The following is an article written by Jay Killackey, Executive Vice President, National Association of Postal Supervisors (NAPS)
You and Your Benefits under attack (February 28, 2011)
You might wonder why my article this month is on collective bargaining. As supervisors, managers and postmasters in the Postal Service, we do not enjoy the right to collective bargaining. But, since most current and retired EAS employees started their postal careers as craft employees, collective bargaining is something all postal employees have taken for granted for many years. Collective bargaining is the linchpin that provides us management employees with our consultative rights.
Anyone watching the news knows collective bargaining for state and federal government employees is under attack. Governors from several states and some elected leaders in Washington, DC, are of the opinion government employees no longer should have the right to collective bargaining. Why? Because, in the opinion of some, the basic right workers have to collective bargaining has bankrupted the country.
In the Postal Service, only the craft unions have collective bargaining, while field management employees have an exception to the rule excluding supervisory employees from collective bargaining. This exception is allowed for EAS employees as shown in Section 208 of the Postal Reorganization Act (PRA) of 1970.
Management associations in the Postal Service exist solely to represent EAS field employees. The PRA made it clear postal supervisors engage in consultation that is similar to, but not the same thing as, collective bargaining.
Our consultative rights provide NAPS and the other two postal management associations the ability to participate directly in the planning and development of pay policies and schedules, fringe benefit programs and other programs relating to supervisory and other managerial employees. Without our consultative rights, we would have to rely on the benevolence of the Postal Service, which otherwise could change a rule without even giving us time to review and respond. Our consultative rights for pay and benefits begin at the end of collective bargaining periods for the largest of the postal unions.

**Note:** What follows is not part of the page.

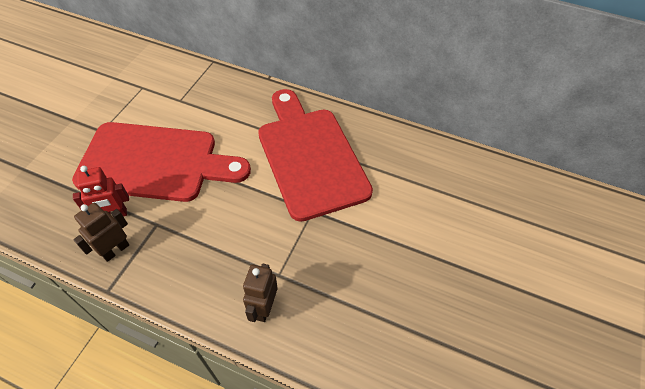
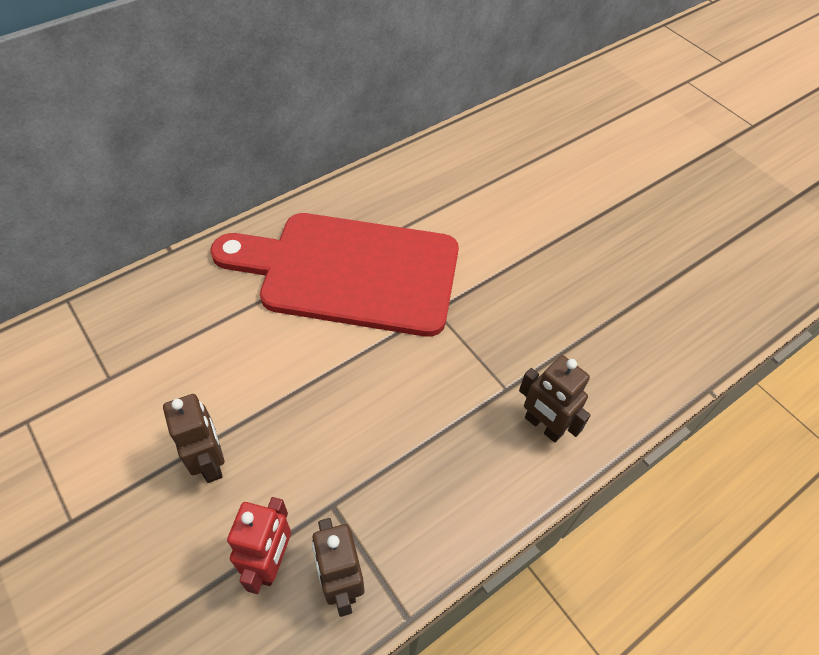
camera: 60 degrees left, 0 degrees up
(155, 162) = (211, 462): red cutting board -> brown robot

Prominently displayed on our website and in our organization’s Constitution & Bylaws is the following; “The object of the Association is to promote, through appropriate and effective action, the welfare of its members, and to cooperate with USPS and other agencies of the federal government in a continuing effort to improve the service, to raise the standard of efficiency, and to widen the field of opportunity for its members who make the Postal Service or the federal government their life work.”
Because of our consultative rights, we successfully have helped our members in two major postal reorganizations in the past two years. With the major restructuring scheduled to be announced March 25, our consultative rights will be more precious than ever. But, collective bargaining and, possibly, our consultative rights, are on some elected officials’ radar scopes for extinction.
The new chairman of the House Subcommittee on Federal Workforce, U.S. Postal Service and Labor Policy, Rep. Dennis A. Ross (R-FL), of late has been posting tweets on the Internet, expressing his opinions of collective bargaining in the public sector. Ross has posted comments such as, “There is no constitutional basis for collective bargaining rights or unionization.” In another post, he said, “Private-sector unions were needed in the 20s and the 30s. They are even helpful in some ways today. Public-sector unions must go.”
With comments such as these from the chair of the committee that will be overseeing the future of the Postal Service, every member of a management association or postal union should be very concerned. The collective bargaining rights the unions now enjoy and the consultative rights the management associations have under Title 39 could be abridged or even eliminated under the new leadership of this House committee.
All too often in our country, people don’t get involved in a controversy until it immediately affects them. When someone is on the side of the road, many won’t even make a free cell phone call to advise authorities there is a person in distress, let alone stop for them. NAPS members cannot afford to sit on the sidelines while there are attacks on public-sector unions because today’s attacks at the state level will be tomorrow’s attacks on the federal level—aimed directly at the rights we enjoy as postal employees and managers.
Every NAPS member should contact his or her elected officials in Washington to say you want them to continue supporting collective bargaining by postal unions and to maintain our consultative rights with the Postal Service under Title 39, United States Code.